Action
anthropologist Terry Straus works with the city's Native Americans
as they strive to preserve their heritage and determine their
future.
About
five years ago,
Roxy Grignon heard someone calling her name from outside her Chicago
apartment. Looking down from her second-floor window, she saw
a young woman. When Grignon buzzed the woman up, she realized
that she was holding a baby. The mother told her how she was struggling
with drugs and had spent the night on the street. Grignon felt
she had to help, as both she and the mother shared a Native-American
heritage and had known each other previously on the Menominee
Indian Reservation in Wisconsin. With three grown daughters of
her own, Grignon became a licensed foster parent and has since
adopted the boy.
As
word spread, Grignon soon got more such pleas for help. Overwhelmed,
she began asking other Native Americans to serve as foster parents.

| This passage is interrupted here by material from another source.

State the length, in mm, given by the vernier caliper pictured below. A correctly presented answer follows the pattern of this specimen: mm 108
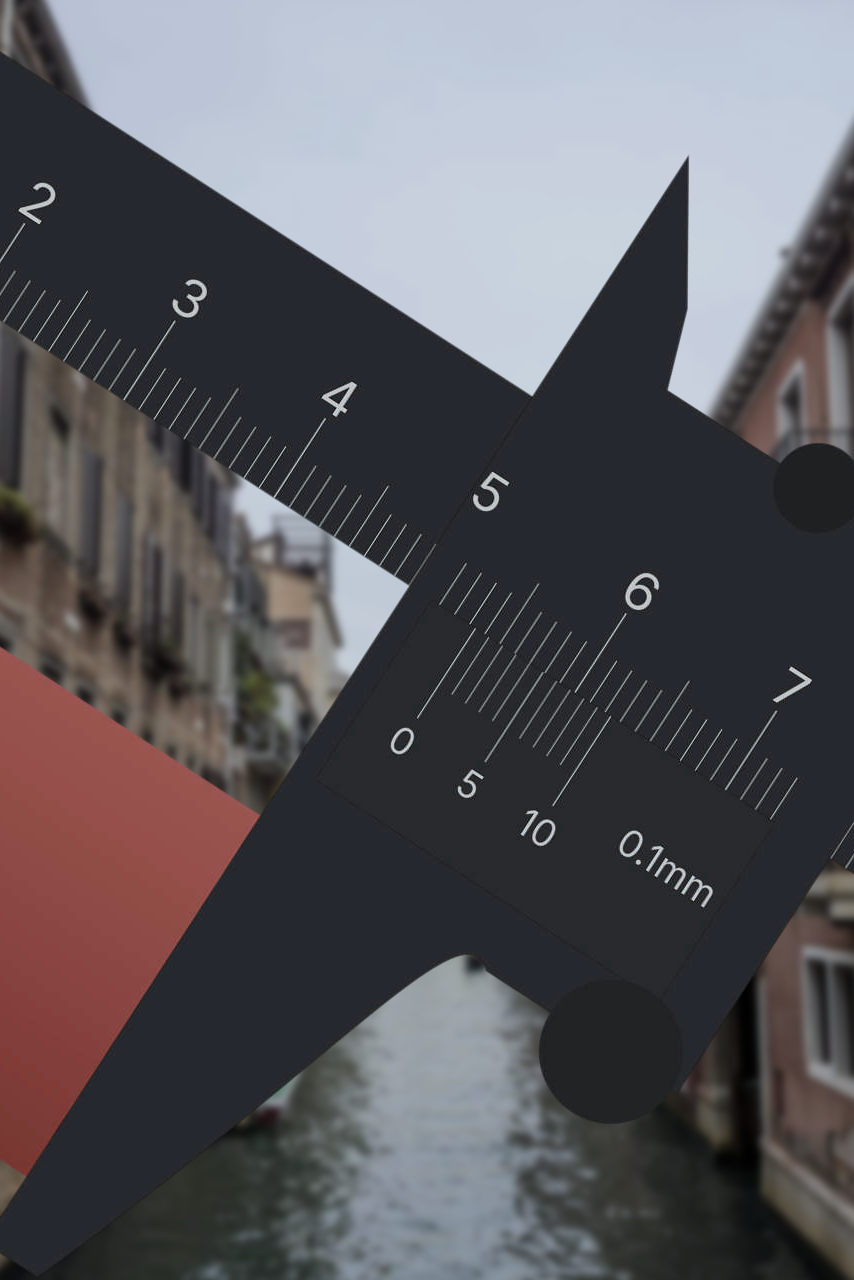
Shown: mm 53.4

Then in 1997, the former entrepreneur and probation officer formed
the Native American Foster Parents Association (NAFPA), which
has since helped license 21 Native-American foster homes throughout
Illinois, with 59 licenses pending.
The
group has also designed a curriculum for social workers and juvenile-court
personnel on Native-American culture and the intent of the 1978
Indian Child Welfare Act, which sought to end decades of placing
Native-American children in non-Native-American homes. A recent
meeting with the Illinois Department of Children and Family Services
(DCFS) is expected to establish a protocol for linking the more
than 130 Native-American children in the state's foster-care system
with Native-American families. "This is important for the children's
culture and their identity," says Grignon, "and for the future
of our people."
Anthropologist
Anne Terry Sawyier Straus, AM'70, PhD'76, advises NAFPA on financial
and legal issues, helps it recruit Native Americans to serve as
foster parents, and advocates on its behalf. The group, says Straus,
a University of Chicago professorial lecturer, is an example of
the vibrancy and renewed activism of the city's Native Americans
at the end of the 20th century. "They are forcing the issue of
who should raise Indian children," she says, "and they are the
only group that has set about to educate social workers about
the law and to recruit foster parents. Their work shows how this
is an era of self-determination for Indian people."